À Fusina, dernier poste sur la Terre ferme, je pris le traghetto pour Venise. L’air sur la Lagune était attiédi par la douce haleine du sirocco. Bientôt apparurent les campaniles dressés en oriflammes au-dessus de la Dominante. Flottant sur la plaine des eaux dans la demi-brume qu’exhalait la chaleur de ce dimanche de septembre, Venise venait vers moi. Elle m’avait attendu, ma patrie fidèle, ma Perle adriatique, la Vénus anadyomène. Je le regardais avec mes rêves.
Débarquant du traghetto, tandis qu’un saute-ruisseau portait un billet chez les miens à Santa Fosca pour avertir de mon arrivée, j’avisai une gondole de venir à couple et, mes malles et mes effets déposés dans le felze, la cabine de bord, nous partîmes pour Saint-Marc.
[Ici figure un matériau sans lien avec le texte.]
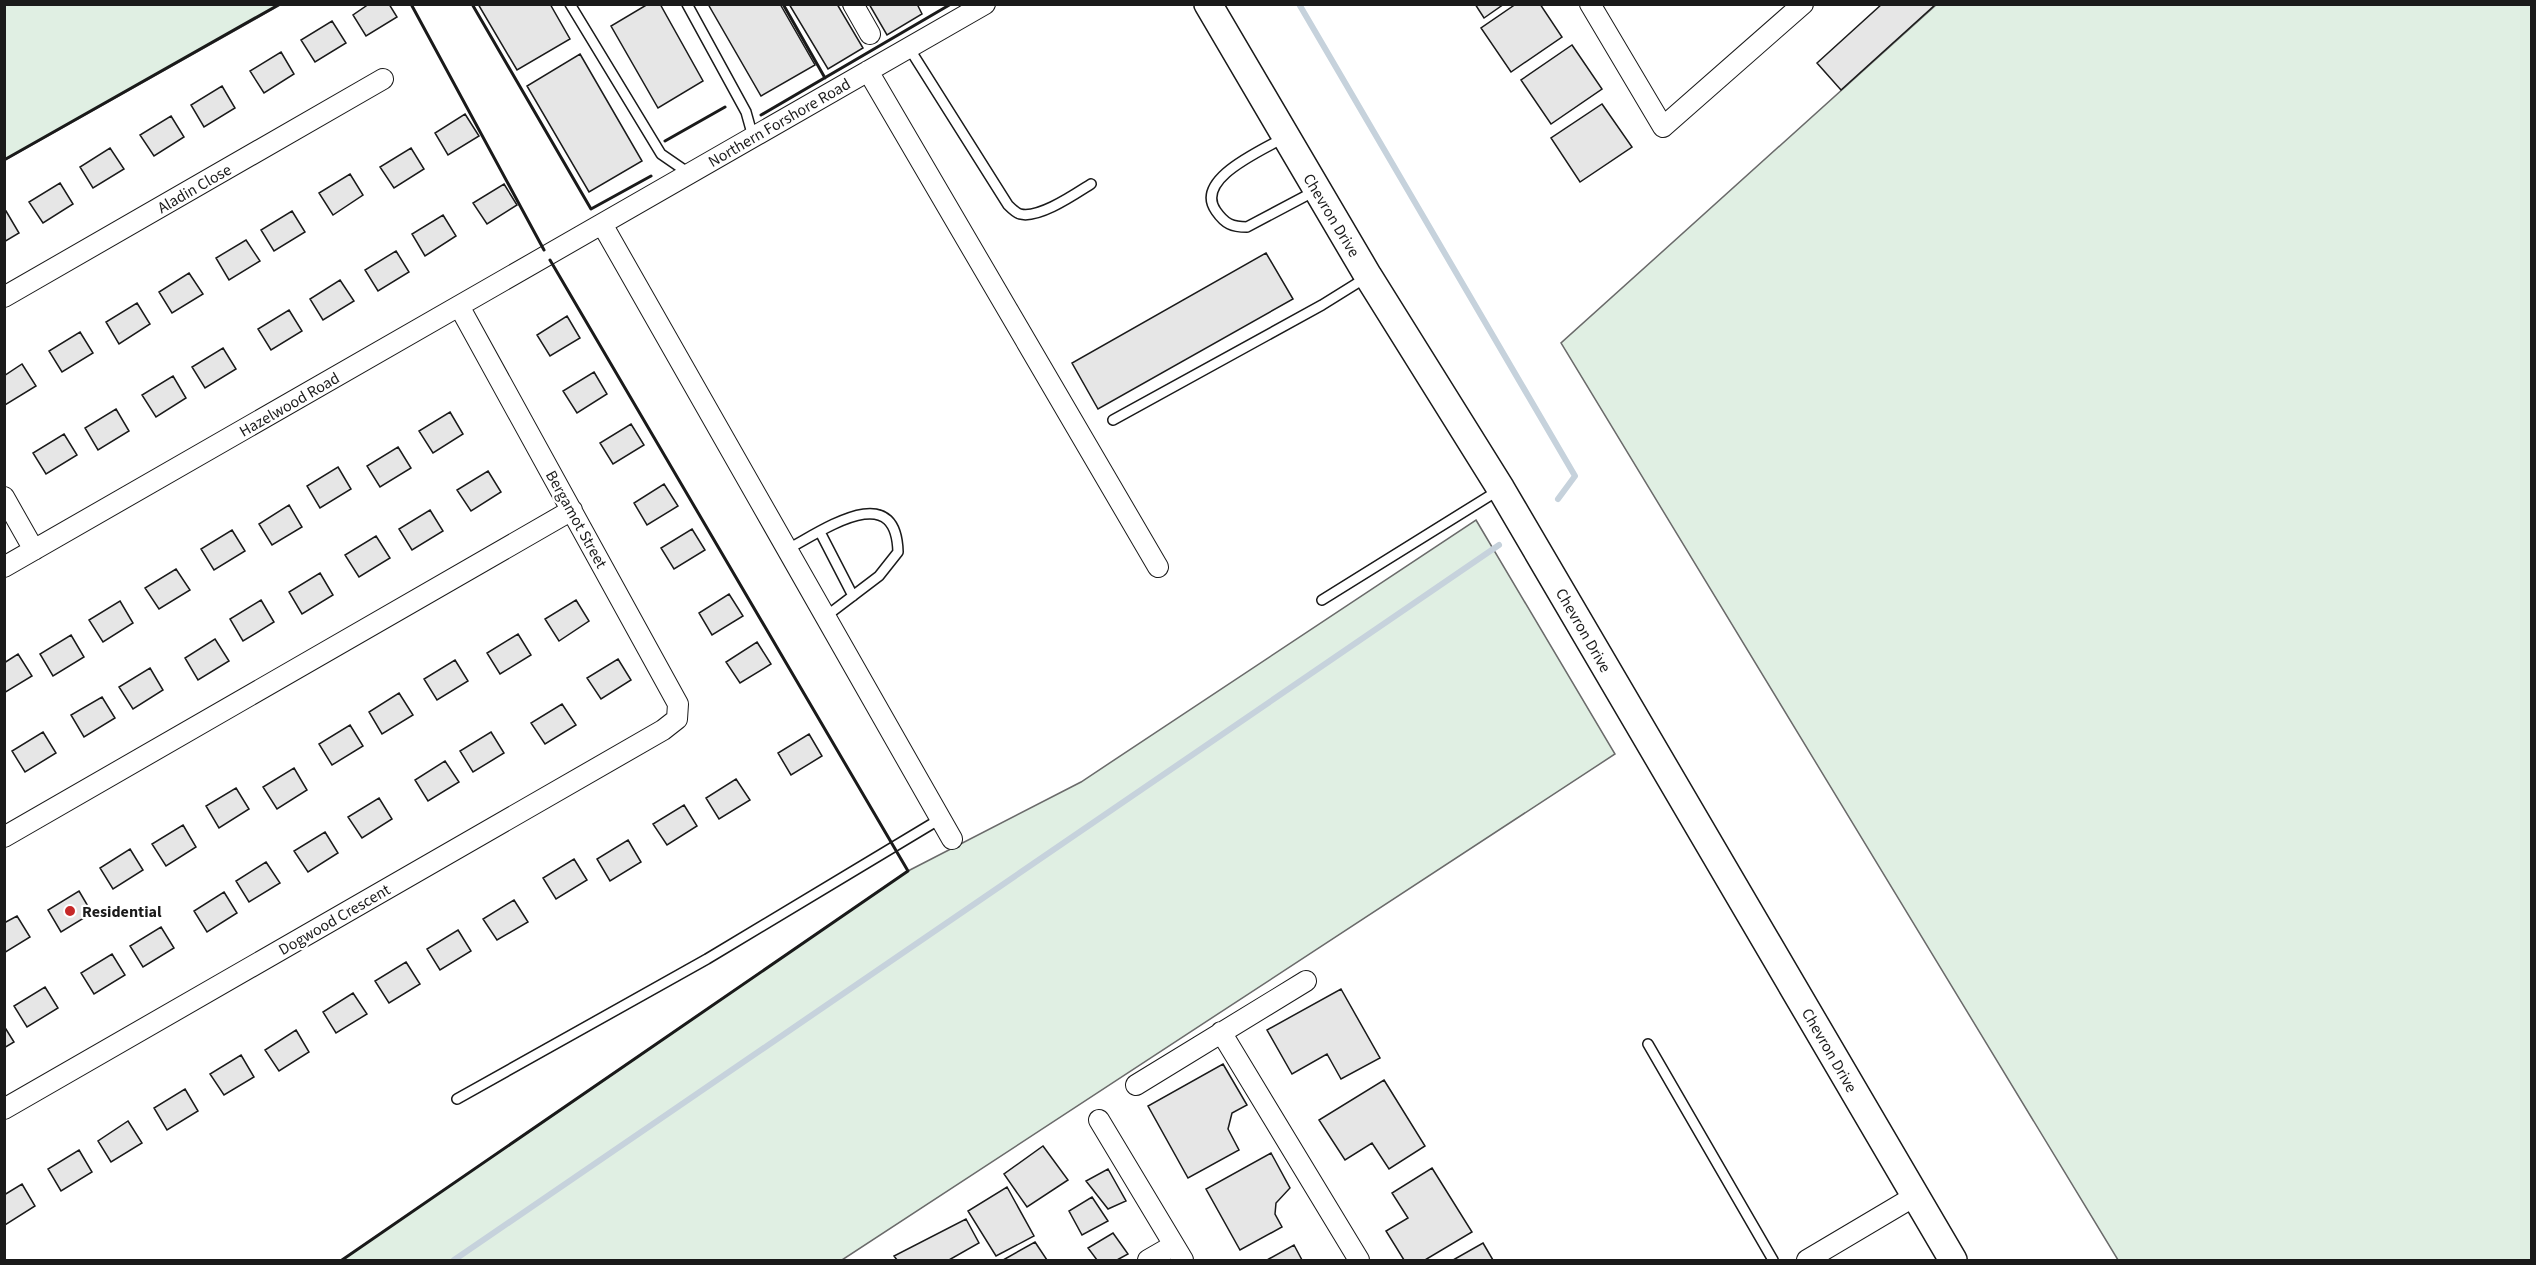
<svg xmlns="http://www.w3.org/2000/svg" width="2536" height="1265" font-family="'Source Sans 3',sans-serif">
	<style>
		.green { fill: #e0efe3; stroke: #6a6a6a; stroke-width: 1.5 }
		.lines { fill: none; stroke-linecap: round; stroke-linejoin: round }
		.stream { stroke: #c6d2dc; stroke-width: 6 }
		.building { fill: #e6e6e6; stroke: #1a1a1a; stroke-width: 1.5 }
		.lane-casing { stroke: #1a1a1a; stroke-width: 12 }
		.street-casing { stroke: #1a1a1a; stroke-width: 22 }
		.secondary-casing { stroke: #1a1a1a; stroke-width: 30 }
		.lane { stroke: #fff; stroke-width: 9 }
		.street { stroke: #fff; stroke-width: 20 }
		.secondary { stroke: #fff; stroke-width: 27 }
		.wall { stroke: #1a1a1a; stroke-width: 3 }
		.poi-dot { fill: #c62828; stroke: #fff; stroke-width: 2 }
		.labels { text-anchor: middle; stroke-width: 4.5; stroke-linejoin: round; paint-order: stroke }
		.street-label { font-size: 16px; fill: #1a1a1a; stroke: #fff }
		.poi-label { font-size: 16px; font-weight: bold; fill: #1a1a1a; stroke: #fff; text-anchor: start }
	</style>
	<rect width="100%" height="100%" fill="#fff"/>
	<path class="green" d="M5,4H280V5L5,160Z
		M1936,5H2531V1260H2118L1561,343Z
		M1476,520L1615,754L842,1260H342L908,871L1081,782Z"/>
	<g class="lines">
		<path class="stream" d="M1299,4L1575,476L1558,499
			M454,1260L1499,545"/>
	</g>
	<path class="building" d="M369,4H389L397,17L366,36L353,15Z
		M478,4H550L570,39L517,70Z
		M648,4H660L703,81L658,108L611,26Z
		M708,4H780L815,65L761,96Z
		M789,4H837L863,48L828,69Z
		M869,4H917L922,14L887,35Z
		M1475,4H1504L1484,18Z
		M1516,4H1540L1562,37L1511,72L1481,28Z
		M1882,4H1936L1841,90L1817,63Z
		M332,21L346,43L315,62L301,40Z
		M1572,45L1602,89L1551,124L1521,80Z
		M281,52L294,74L264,93L250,71Z
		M580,54L642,161L589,192L527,86Z
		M222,86L235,108L204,127L191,105Z
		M1602,104L1632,147L1580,182L1551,138Z
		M465,114L479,136L448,155L435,133Z
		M171,116L184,137L154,156L140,135Z
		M110,148L124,169L93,188L80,167Z
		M411,148L424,169L394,188L380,167Z
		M350,174L363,195L333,215L319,193Z
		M60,183L73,204L43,223L29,202Z
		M504,184L517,205L487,224L473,203Z
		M6,211L19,233L4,242V212Z
		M292,211L305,232L274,251L261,230Z
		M443,215L456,236L425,256L412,234Z
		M246,240L260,261L229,280L216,258Z
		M396,251L409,272L378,291L365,270Z
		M1266,253L1293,299L1098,409L1072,363Z
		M189,273L203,294L172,313L159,292Z
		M340,280L354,301L323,320L310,299Z
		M137,303L150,324L119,344L106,322Z
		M289,310L302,331L271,350L258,329Z
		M567,316L580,338L550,356L537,335Z
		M80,332L93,353L62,372L49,351Z
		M223,348L236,369L205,388L192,367Z
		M22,364L36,386L5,405L4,376Z
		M594,372L607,394L577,413L563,391Z
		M173,376L186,398L156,417L142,395Z
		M116,409L129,431L98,450L85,428Z
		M450,412L463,434L433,453L419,431Z
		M631,424L644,445L613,464L600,443Z
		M64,434L77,455L46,474L33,453Z
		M398,447L411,468L380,487L367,466Z
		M338,467L351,489L320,508L307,486Z
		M488,471L501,492L471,511L457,490Z
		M664,484L678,506L647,525L634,503Z
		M289,505L302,527L272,545L259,524Z
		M430,510L443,531L412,550L399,529Z
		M692,529L705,550L674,569L661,548Z
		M232,530L245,551L214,570L201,549Z
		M376,536L390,558L359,577L345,555Z
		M176,569L190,590L159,609L145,588Z
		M320,573L333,595L302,614L289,592Z
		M729,594L743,616L712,635L699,613Z
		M261,600L274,622L243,641L230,619Z
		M576,600L589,621L559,641L545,619Z
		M120,601L133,623L103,642L89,620Z
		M518,634L531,655L500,674L487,653Z
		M71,635L84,657L53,676L40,654Z
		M215,639L229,661L198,680L185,658Z
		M757,642L771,664L740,683L726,662Z
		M18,654L32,676L4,693V663Z
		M618,659L631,680L601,699L587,678Z
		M455,660L468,681L437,700L424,679Z
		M150,668L163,690L133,709L119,687Z
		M399,693L413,715L382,734L369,712Z
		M102,697L115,718L84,737L71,715Z
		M562,704L576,725L545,744L531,723Z
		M350,725L363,746L332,765L319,744Z
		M43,732L56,753L25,772L12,751Z
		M491,732L504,753L473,772L460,751Z
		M809,734L822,756L791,775L778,753Z
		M445,761L459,782L428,801L415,780Z
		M294,768L307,790L277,809L263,787Z
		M736,779L750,800L719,819L706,798Z
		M236,788L249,809L219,828L206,806Z
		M379,798L392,819L362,838L348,817Z
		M684,805L697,826L667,845L653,824Z
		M183,825L196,847L166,866L152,844Z
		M325,832L338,853L308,872L294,851Z
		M628,840L641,862L610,881L597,859Z
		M130,849L143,870L113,889L100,868Z
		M574,859L587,880L556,899L543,878Z
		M266,862L280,883L249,902L236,881Z
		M79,891L92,913L61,932L48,910Z
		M224,892L237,913L207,932L194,911Z
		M514,900L528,922L497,940L483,919Z
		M17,916L30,937L4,953V923Z
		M161,927L174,948L143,967L130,946Z
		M458,930L471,951L440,970L427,949Z
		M112,954L125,975L94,994L81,973Z
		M406,962L420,984L389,1003L375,981Z
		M45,987L58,1008L27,1027L14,1006Z
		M1341,989L1380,1058L1341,1079L1327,1054L1292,1074L1267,1030Z
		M353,993L367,1014L336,1033L323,1012Z
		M4,1026L14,1042L4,1048Z
		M296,1030L309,1052L279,1071L265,1050Z
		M241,1055L254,1077L224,1095L210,1074Z
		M1223,1064L1247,1105L1232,1113L1228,1129L1239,1150L1188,1178L1148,1106Z
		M1384,1080L1425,1146L1389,1169L1372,1143L1345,1160L1319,1120Z
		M185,1089L198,1111L167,1130L154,1108Z
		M128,1121L142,1143L111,1162L98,1141Z
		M1043,1146L1068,1180L1027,1207L1004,1174Z
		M79,1150L92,1172L61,1191L48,1169Z
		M1271,1153L1290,1188L1276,1203L1275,1214L1282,1227L1240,1250L1206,1189Z
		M1432,1168L1472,1232L1425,1260H1404L1386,1231L1408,1218L1392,1193Z
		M1108,1169L1126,1201L1108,1209L1086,1181Z
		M22,1184L35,1206L5,1225L4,1195Z
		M1007,1187L1034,1236L996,1256L968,1211Z
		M1092,1197L1108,1221L1082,1235L1069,1211Z
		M966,1219L979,1243L949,1260H897L894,1256Z
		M1113,1233L1128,1254L1117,1260H1097L1088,1248Z
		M1035,1242L1047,1260H1003Z
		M1483,1243L1493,1260H1453Z
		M1294,1245L1302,1260H1267Z"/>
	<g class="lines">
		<defs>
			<path id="lane" d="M570,4L661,154L690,174
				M687,4L746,112L753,137
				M909,48L1008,205C1011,208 1016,213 1020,214C1039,219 1075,194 1091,184
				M1285,137C1263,150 1193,179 1216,211C1225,224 1232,227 1247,227L1315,191
				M1113,420L1322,305L1367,277
				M820,532L853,596
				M786,550C821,532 896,477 898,552L879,576L825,617
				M1322,600L1499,490
				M1648,1044L1773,1260
				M457,1099L707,959L940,819"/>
			<path id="street" d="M853,4L870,34
				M1590,4L1663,127L1803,4
				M868,71L1158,567
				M602,224L952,839
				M4,297L383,79
				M4,497L34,550
				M4,567L985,4
				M4,837L572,510
				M1221,1032L1359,1260
				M1136,1085L1306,981
				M4,1109L663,730L677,719L678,704L459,306
				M1099,1120L1183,1260
				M1148,1260L1174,1245
				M1807,1260L1915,1196"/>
			<path id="secondary" d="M1208,4L1368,276L1501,489L1953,1260"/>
		</defs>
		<use href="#lane" class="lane-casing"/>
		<use href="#street" class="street-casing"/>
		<use href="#secondary" class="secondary-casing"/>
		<use href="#lane" class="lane"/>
		<use href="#street" class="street"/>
		<use href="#secondary" class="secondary"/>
		<path class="wall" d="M411,4L544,250
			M472,4L591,209L651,176
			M783,4L825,78
			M761,115L951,4
			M665,141L725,107
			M4,160L280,4
			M342,1260L908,871L550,260"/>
	</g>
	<circle class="poi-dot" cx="70" cy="911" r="6"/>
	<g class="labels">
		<g class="street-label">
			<text transform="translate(779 122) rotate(-30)" y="6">Northern Forshore Road</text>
			<text transform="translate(194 188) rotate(-30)" y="6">Aladin Close</text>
			<text transform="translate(1332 215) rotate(59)" y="6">Chevron Drive</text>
			<text transform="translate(289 404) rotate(-30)" y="6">Hazelwood Road</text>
			<text transform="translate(577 519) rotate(61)" y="6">Bergamot Street</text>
			<text transform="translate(1584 630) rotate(60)" y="6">Chevron Drive</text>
			<text transform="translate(334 919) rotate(-30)" y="6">Dogwood Crescent</text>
			<text transform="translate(1830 1050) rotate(60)" y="6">Chevron Drive</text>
		</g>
		<g class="poi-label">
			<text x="82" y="917">Residential</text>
		</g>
	</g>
	<rect width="2536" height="1265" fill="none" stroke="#1a1a1a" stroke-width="12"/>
</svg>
Parmi les édifices innombrables qui bordent à ce toucher cette plus belle rue du monde qu’est le Grand Canal, passant devant les Sclazi dont la voûte est ornée du Transport de la maison de la Vierge à Lorette puis le palais Labia et son Banquet de Cléopâtre, je me pris à guetter les palais et les sanctuaires abritant une oeuvre de mon père, à mesure que la gondole se frayait un chemin au milieu des embarcations de toutes sortes, péottes, caorlines, taranes, lents chalands de labeur, topi et sampierote avec leur voile au tiers (…)
À mesure que je croisais chacun de ces conservatoires du génie paternel, jaillissaient sous mes yeux le tableau, le retable, la fresque abrités derrière ces augustes façades. Tant d’oeuvres d’un même virtuose se faisant cortège au long du Grand Canal (…)
Sans jamais qu’il l’eût représentée, Venise avait trouvé en Tiepolo, comme le divin Titien jadis, son reflet le plus pur.